しかし、それも仕方ない事だろう。四糸乃にとって十香は、パペットを取り上げた怖い相手であるはずだし───そして何より、リビングの入り口に佇む十香からは、士道に向けて凄まじいプレッシャーが向けられていたのだから。

 

「・・・・・・・」

 

十香は無言のまま、いやに穏やかぁーな笑みを作ると、そのままゆっくりとした足取りでリビングに入ってくる。

ビクッ、という感触が手に伝わる。どうやら四糸乃が身を震わせたらしかった。

そんな二人に十香は二人の脇を通り過ぎると、リビングを抜けてキッチンに向かい、冷蔵庫や棚からありったけの食料と飲み物を持ち出し、そのまま廊下へ出ていってしまった。

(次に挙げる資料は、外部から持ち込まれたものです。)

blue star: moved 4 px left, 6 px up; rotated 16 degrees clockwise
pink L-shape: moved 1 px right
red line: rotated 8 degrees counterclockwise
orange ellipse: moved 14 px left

扉の先から、ダダダダダダっ、という足音が聞こえ───それが二階に到達したかと思うと、今度はバァン!と、乱雑に扉を閉めたような音が聞こえてくる。

 

「面倒くさいなあ」

 

どうやら、また部屋に閉じこもってしまったようだ。

今度は、十分に食料を蓄えての籠城だ。

 

『・・・厄介なことになったわね』

 

右耳に、若干ため息交じりの声が聞こえる。

 

『とりあえず、今は放って置くしかないわ。今士道が声をかけても、多分逆効果にしかならないでしょうし』

 

「分かってる」

 

四糸乃の姿もどこにもない。どうやら、十香がよっぽどトラウマになっているようで、ロストしてしまったらしい。

 

「まあ、いいや。ねぇ、琴里。一つ気になる事があるから調べてもらっていい?」

 

『何?』

 

士道は簡潔に、頭に浮かんだ疑問を伝える。

 

『・・・ふーん。分かったわ。令音が戻ってきたら調べてもらいましょ』

 

「じゃ、よろしく」

 

士道が言うと、琴里が何かを思い出したかのように話を続けてきた。

 

『・・・ああ、そうそう。十香の乱入で言いそびれたけど、一つ朗報があるわ』

 

「あ?」

 

『映像を洗ってみたところ、パペットの所在が判明したの』

 

「へぇ、どこにあんの?」

 

『それはね───』

 

琴里が発した言葉に、士道は顔を顰めた。